The previous post looked at the 1.5-year-old effort to divert 1,4-Dioxane in the Nuclear Metals, Inc. (NMI) plume before it can reach the public water supply. This post looks at a longer time frame, and asks whether dioxane levels in the Acton public water supply wells have been getting better or worse over the scale of a decade.
Appendix G of the 2017 Groundwater Monitoring Report prepared for W.R. Grace presents time series graphs of 1,4-Dioxane level in dozens of production and monitoring wells in and around the W.R. Grace Superfund site. Let’s start with the familiar Assabet 1A well, which is the one most immediately threatened by the NMI plume and the one referred to in previous posts.
In this and subsequent graphs, the horizontal axis is date, and the vertical axis is concentration of 1,4-Dioxane in micrograms per liter, which is equivalent to parts per billion (ppb). The horizontal blue line represents the MassDEP guideline for 1,4-Dioxane in drinking water, 0.3 parts per billion (ppb). Each data point represents one sample. Samples from Assabet 1A have tended to fall just above the MassDEP guideline.
In contrast, the values from the Assabet 2A well, approximately 700 feet north of Assabet 1A, have almost all fallen safely below the MassDEP guideline. Those lower levels in 1A (and other Acton wells) are what has made it possible for the Acton Water District (AWD) to blend water from multiple wells to produce finished water with dioxane below the MassDEP guideline.
Note that both the Assabet 1A and Assabet 2a values have been been bouncing around quite bit. That means that one shouldn’t read too much significance into any single measurement. It also means that a genuine change — for the better or the worse — will be hard to detect because there is so much natural variability and/or “noise” in the data. More recent data, from July 2018, were shown at the August AWD Commissioners’ meeting. The Assabet 1A well came in at 0.32 ppb, while Assabet 2A came in at <0.20 ppb. In other words, the most recent measurements were on trend with the last five years or so.
The Assabet well field is not the only part of Acton experiencing dioxane problems. Dioxane is also found in the School Street group of wells (see location map). This dioxane is attributed to the W.R. Grace Superfund site, rather than NMI. The School Street well field includes three wells: Lawsbrook, Scribner, and Christofferson.

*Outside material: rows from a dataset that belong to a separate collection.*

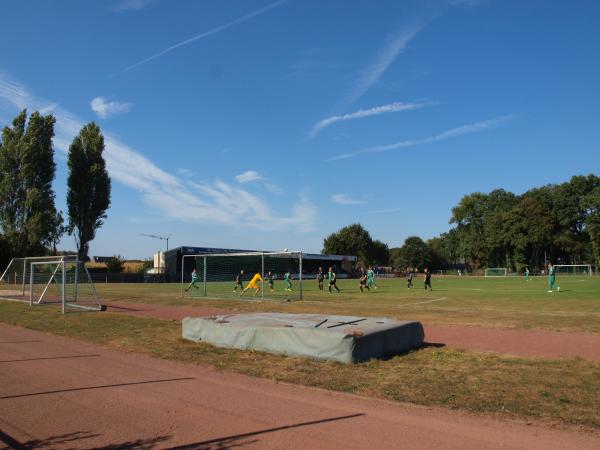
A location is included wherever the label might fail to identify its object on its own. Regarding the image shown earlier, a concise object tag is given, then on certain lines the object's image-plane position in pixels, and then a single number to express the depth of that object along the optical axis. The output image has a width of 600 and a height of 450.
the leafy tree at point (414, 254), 129.75
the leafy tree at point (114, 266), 71.81
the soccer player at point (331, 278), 34.12
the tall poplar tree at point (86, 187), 58.97
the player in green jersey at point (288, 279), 35.44
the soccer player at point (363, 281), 34.98
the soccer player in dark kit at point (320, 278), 36.88
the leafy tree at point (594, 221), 93.50
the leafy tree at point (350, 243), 115.75
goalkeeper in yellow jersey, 29.50
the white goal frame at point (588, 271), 84.06
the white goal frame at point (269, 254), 26.65
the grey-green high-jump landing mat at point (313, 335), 9.50
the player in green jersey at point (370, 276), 38.36
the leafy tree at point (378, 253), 121.50
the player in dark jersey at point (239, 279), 33.19
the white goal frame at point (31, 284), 22.22
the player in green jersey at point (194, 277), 36.25
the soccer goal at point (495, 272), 98.31
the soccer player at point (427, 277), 35.38
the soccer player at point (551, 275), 31.74
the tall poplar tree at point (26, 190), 53.62
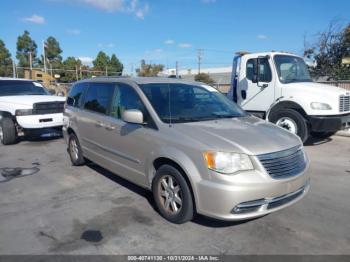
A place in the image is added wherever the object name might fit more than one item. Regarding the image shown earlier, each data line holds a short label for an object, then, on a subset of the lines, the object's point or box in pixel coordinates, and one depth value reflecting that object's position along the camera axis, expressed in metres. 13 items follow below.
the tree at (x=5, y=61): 54.36
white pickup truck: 9.14
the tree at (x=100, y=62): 66.81
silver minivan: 3.54
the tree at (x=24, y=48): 58.28
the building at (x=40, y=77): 24.48
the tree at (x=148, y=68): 62.67
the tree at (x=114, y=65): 68.88
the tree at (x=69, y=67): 62.47
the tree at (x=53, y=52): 61.53
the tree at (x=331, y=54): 21.12
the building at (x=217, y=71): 51.27
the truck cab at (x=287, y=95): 7.92
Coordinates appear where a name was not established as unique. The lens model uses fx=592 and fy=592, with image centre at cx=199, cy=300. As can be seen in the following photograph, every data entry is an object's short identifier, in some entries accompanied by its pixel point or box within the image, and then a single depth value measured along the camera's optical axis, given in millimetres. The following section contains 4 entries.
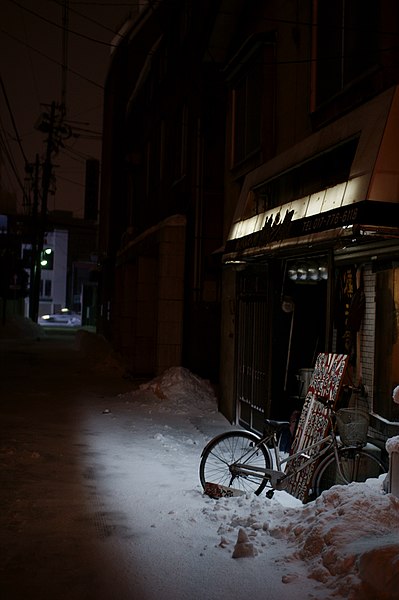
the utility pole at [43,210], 39219
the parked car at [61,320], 64500
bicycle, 6469
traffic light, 47812
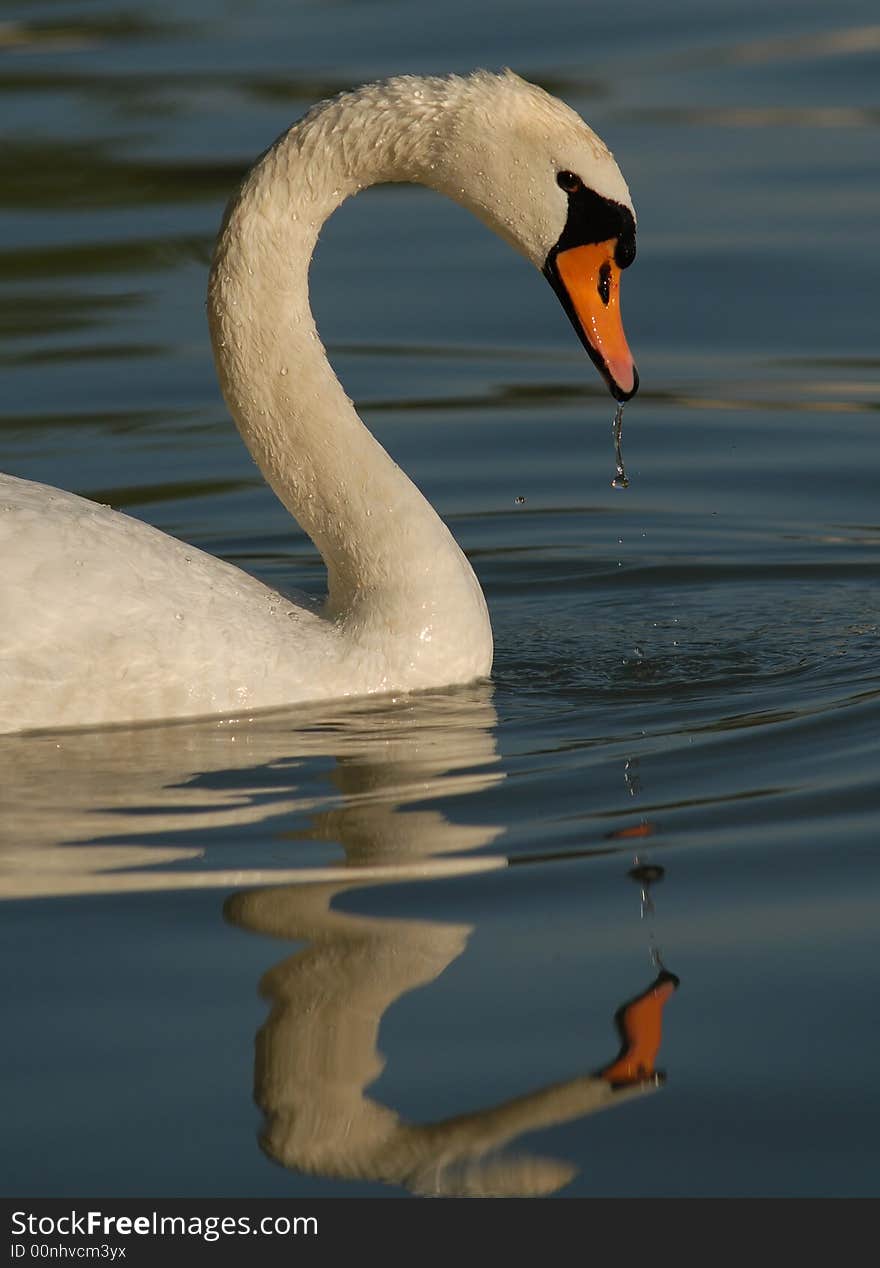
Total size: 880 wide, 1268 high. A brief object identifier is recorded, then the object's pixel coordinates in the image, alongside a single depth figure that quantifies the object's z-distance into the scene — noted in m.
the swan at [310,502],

Christofferson, farthest from the W.R. Grace Superfund site, has been reliably below the MassDEP guideline:
Lawsbrook and Scribner have been bouncing back and forth across the MassDEP guideline, although more often below it than above:
Across all five graphs, for each well, the cloud of data points is basically horizontal, with neither a marked upward, nor downward, trend. In other words, the answer to the question in the headline would seem to be: Acton’s 1,4-Dioxane situation has not been getting better or worse; it has been stable.
An email pointed out that there is nothing magic about the 0.3 ppb guideline from the Massachusetts Department of Environmental Protection Office of Research and Standards (ORS). A change from 3.1 to 2.9 doesn’t mean that all is fine and dandy, and the risk has gone away. Conversely, a change from 0.29 to 0.31 doesn’t mean that the water has suddenly become unhealthy and neighbors start getting sick. Exceeding this guideline triggers a “source-specific risk assessment” by the MassDEP/ORS.
However, in thinking about Acton’s dioxane situation, this 0.3 benchmark is useful in orienting oneself amid the deluge of numbers and data. In the graphs of this post, that 0.3 ppb horizontal line helps guide the eye in looking for trends and patterns.